Thanks to the custom of raising heaps of stones or cairns over the graves of renowned chiefs, the migrations of the Hottentots may be followed in various directions to the very heart of South Zambesia. Here the memory of their former presence is perpetuated in the names of such water-courses as Nos-ob, Up, Mol-opo, Hyg-ap, Gar-ib, in which the syllables ob, up, ap, ib and others are variants of the Hottentot word ib, ip, water, river, as in Gar-ib, the "Great River," now better known as the Orange River. The same indications may be traced right across the continent to the Atlantic, where nearly all the coast streams—even in Hereroland, where the language has long been extinct—have the same ending[311].

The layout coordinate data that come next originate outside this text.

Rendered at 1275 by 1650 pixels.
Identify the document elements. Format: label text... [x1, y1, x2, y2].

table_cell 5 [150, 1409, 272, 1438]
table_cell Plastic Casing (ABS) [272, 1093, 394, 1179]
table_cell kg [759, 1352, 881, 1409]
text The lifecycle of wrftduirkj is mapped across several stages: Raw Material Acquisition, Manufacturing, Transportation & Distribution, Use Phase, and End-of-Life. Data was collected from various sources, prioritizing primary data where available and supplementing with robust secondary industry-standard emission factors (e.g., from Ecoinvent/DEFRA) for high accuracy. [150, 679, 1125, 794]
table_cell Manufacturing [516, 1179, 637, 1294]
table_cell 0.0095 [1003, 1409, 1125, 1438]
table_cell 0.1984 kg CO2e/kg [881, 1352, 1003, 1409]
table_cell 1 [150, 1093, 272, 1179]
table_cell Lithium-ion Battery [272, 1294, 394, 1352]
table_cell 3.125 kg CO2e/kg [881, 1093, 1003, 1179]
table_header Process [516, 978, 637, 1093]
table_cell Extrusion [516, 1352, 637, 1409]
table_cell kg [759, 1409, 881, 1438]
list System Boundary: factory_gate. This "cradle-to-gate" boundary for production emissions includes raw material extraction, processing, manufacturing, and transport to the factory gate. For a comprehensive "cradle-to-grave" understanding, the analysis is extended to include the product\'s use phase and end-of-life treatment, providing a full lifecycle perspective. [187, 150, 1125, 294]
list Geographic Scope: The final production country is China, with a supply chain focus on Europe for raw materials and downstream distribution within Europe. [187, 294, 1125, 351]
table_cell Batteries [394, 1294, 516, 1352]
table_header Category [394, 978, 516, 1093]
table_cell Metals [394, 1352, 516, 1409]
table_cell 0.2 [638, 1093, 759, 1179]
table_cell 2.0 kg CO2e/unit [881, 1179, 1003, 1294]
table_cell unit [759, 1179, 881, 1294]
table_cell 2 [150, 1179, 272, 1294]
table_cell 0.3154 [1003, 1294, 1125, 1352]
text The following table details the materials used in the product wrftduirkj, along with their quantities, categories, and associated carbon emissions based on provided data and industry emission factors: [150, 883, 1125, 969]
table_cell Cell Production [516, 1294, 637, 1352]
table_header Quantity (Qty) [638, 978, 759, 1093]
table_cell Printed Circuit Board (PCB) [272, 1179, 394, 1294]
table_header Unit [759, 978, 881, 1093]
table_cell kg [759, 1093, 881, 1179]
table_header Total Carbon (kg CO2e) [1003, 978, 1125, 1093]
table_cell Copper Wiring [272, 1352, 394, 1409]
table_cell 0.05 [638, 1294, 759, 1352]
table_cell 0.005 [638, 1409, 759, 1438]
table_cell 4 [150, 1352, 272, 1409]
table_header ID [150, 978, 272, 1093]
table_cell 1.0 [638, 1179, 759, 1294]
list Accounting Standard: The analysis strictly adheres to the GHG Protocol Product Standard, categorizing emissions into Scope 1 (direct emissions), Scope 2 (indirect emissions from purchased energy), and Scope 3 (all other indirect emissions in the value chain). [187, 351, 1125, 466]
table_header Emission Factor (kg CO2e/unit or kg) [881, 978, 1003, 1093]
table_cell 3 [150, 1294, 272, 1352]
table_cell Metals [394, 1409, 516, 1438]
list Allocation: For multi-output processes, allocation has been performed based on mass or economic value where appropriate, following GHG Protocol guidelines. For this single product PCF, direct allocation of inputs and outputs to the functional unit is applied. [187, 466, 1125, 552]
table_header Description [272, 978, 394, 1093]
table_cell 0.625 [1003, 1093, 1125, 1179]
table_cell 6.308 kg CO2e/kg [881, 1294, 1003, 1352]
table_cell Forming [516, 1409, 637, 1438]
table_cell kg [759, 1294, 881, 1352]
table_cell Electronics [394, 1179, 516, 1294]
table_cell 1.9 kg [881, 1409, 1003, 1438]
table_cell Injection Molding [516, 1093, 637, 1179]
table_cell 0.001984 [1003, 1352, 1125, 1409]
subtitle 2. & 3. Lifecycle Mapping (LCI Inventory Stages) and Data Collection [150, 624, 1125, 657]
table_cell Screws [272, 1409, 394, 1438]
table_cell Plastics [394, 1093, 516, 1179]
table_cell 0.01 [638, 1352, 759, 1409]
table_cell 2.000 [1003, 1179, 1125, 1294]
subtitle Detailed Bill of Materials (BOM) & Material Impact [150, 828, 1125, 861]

In the Camerún region, which still lies within Bantu territory, Sir H. H. Johnston[284] divides the numerous local tribes into two groups, the aborigines, such as the Ba-Yong, Ba-Long, Ba-Sa, Abo and Wuri; and the later intruders—Ba-Kundu, Ba-Kwiri, Dwala, "Great Batanga" and Ibea—chiefly from the east and south-east. Best known are the Dwalas of the Camerún estuary, physically typical Bantus with almost European features, and well-developed calves, a character which would alone suffice to separate them from the true Negro. Nor are these traits due to contact with the white settlers on the coast, because the Dwalas keep quite aloof, and are so proud of their "blue blood," that till lately all half-breeds were "weeded-out," being regarded as monsters who reflected discredit on the tribe[285].

But what they have lost in this direction the Zulu-Xosas, or at least the Zulus, have recovered a hundredfold by their expansion northwards during the nineteenth century. After the establishment of the Zulu military power under Dingiswayo and his successor Chaka (1793-1828), half the continent was overrun by organised Zulu hordes, who ranged as far north as Victoria Nyanza, and in many places founded more or less unstable kingdoms or chieftaincies on the model of the terrible despotism set up in Zululand. Such were, beyond the Limpopo, the states of Gazaland and Matabililand, the latter established about 1838 by Umsilikatzi, father of Lobengula, who perished in a hopeless struggle with the English in 1894. Gungunhana, last of the Swazi (Zulu) chiefs in Gazaland, where the A-Ngoni had overrun the Ba-Thonga (Ba-Ronga)[255], was similarly dispossessed by the Portuguese in 1896.